3. The method for scheduling a subject term search crawler based on a combined prediction method according to claim 2, wherein: in the step 2, the method further includes the following steps:

step 23, removing stop words, and removing the stop words in the words segmented in the step 22;

and step 24, converting the text data into a multidimensional vector formed by the characteristic word weights by using a vector space model.

4. The method for scheduling a subject term search crawler based on a combined prediction method according to claim 2, wherein: in the step 2, the method further includes the following steps:

and (3) adopting a cluster analysis method to separate each data into clusters, combining the data with highest similarity according to a similarity measurement standard, sequentially combining the data into clusters according to the sequence of the data with high similarity, reducing the similarity among the clusters along with the combination of the clusters until reaching a similarity threshold value, calling each cluster as a theme, and storing the feature words contained in each theme as the theme words into a database to form a theme word database.

5. The method for scheduling a subject term search crawler based on a combined prediction method according to claim 2, wherein: in the step 5, the combined prediction algorithm includes an exponential smoothing method, a back propagation neural network and an entropy value method, the prediction heat value of the subject is calculated by using the exponential smoothing method and the back propagation neural network respectively, and then a weight is given to the calculation result of the prediction heat value of the subject by using the exponential smoothing method and the back propagation neural network according to the entropy value method, so as to obtain the combined prediction heat value of the subject.

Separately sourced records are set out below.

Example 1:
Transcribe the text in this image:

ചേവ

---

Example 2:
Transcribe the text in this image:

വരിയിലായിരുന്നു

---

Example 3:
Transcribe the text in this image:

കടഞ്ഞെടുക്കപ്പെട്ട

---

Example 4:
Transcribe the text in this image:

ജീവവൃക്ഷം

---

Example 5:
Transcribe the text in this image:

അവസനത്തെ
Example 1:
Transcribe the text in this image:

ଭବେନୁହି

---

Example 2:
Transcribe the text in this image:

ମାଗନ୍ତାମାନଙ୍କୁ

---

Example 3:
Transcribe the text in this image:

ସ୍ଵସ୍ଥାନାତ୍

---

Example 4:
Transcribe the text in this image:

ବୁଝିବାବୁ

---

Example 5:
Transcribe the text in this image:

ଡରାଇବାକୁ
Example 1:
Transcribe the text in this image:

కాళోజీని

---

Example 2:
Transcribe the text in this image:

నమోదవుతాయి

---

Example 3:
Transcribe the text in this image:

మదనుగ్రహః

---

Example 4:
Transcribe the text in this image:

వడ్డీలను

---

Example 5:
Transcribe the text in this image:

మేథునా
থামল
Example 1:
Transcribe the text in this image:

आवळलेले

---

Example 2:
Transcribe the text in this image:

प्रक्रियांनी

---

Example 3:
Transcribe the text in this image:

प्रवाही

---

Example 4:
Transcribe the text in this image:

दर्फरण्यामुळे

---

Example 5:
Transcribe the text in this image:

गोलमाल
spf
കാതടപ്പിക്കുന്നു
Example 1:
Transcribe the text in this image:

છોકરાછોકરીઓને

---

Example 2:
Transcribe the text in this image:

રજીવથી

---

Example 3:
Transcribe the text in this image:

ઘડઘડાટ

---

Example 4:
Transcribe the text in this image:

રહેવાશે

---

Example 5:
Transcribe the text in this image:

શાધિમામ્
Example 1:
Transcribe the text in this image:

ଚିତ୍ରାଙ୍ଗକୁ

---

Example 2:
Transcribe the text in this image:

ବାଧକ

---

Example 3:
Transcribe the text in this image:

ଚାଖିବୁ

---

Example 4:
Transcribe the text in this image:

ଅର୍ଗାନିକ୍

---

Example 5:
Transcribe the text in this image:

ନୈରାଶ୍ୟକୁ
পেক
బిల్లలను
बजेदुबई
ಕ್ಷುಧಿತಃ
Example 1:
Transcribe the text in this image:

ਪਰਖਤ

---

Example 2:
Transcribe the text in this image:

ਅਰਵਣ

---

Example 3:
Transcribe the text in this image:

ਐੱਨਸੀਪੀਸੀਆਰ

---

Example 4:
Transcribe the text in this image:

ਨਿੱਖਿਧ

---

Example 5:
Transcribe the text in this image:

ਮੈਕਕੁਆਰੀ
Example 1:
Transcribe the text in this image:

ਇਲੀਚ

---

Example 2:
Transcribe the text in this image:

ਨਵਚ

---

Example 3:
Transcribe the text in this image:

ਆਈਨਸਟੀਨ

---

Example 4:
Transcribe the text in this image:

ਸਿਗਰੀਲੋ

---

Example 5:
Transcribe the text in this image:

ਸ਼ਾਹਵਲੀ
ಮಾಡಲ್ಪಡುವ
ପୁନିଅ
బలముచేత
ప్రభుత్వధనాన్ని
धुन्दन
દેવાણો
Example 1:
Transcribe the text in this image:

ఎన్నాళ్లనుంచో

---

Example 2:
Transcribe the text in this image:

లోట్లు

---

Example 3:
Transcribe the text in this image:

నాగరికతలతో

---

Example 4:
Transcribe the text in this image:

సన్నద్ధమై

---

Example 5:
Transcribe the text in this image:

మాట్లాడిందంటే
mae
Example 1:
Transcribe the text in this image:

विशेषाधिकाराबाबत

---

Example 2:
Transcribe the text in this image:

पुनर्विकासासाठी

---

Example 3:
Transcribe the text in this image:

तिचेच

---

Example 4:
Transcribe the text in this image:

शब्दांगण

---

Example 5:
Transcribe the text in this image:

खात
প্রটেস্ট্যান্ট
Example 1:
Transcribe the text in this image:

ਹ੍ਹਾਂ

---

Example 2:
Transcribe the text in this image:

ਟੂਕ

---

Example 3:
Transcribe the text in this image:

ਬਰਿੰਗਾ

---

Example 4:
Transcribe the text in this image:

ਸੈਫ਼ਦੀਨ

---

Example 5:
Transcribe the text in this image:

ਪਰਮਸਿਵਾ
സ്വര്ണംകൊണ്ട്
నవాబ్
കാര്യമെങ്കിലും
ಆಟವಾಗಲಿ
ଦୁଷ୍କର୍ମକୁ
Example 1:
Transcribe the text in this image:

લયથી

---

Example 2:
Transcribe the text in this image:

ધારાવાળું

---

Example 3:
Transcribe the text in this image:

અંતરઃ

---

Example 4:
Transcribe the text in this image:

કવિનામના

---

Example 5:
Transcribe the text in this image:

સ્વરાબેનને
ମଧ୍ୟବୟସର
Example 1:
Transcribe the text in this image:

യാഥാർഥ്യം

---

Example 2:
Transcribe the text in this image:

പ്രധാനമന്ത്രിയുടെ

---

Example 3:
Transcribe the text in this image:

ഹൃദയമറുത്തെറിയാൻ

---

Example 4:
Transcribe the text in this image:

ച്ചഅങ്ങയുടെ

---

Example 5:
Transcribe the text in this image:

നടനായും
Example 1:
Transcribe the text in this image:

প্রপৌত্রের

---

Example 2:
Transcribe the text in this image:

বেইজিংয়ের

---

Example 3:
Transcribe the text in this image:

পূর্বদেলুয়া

6. The method for scheduling a subject term search crawler based on a combined prediction method according to claim 5, wherein: the index smoothing method adopts a secondary index smoothing method to obtain a predicted heat value.

7. The method for scheduling a subject term search crawler based on a combined prediction method according to claim 5, wherein: the back propagation neural network continuously restores the network weight and the threshold value to enable the error function to drop along the negative gradient direction through training of sample data, the error function is enabled to be continuously reduced to the threshold value or reach the preset iteration times, the weights of the input layer and the output layer are obtained, and finally the early-stage true value is input into the trained back propagation neural network to obtain the predicted heat value.

8. The method for scheduling a subject term search crawler based on a combined prediction method according to claim 5, wherein: the entropy method determines index weight according to the entropy provided by each index observation value, and obtains the discrete degree of two groups of prediction heat values according to the entropy, so that corresponding weight is given to the two prediction heat values and the two prediction heat values are summed.

9. The method for scheduling a subject term search crawler based on a combined prediction method according to claim 5, wherein: in the step 7, a multi-process method is adopted to distribute the CPU of the crawler, the updated weight value of the crawler corresponding to each subject word in the subject word database is given according to the predicted heat value, and the server adjusts the CPU upper limit value and the process starting number of the crawler corresponding to each subject word according to the weight value.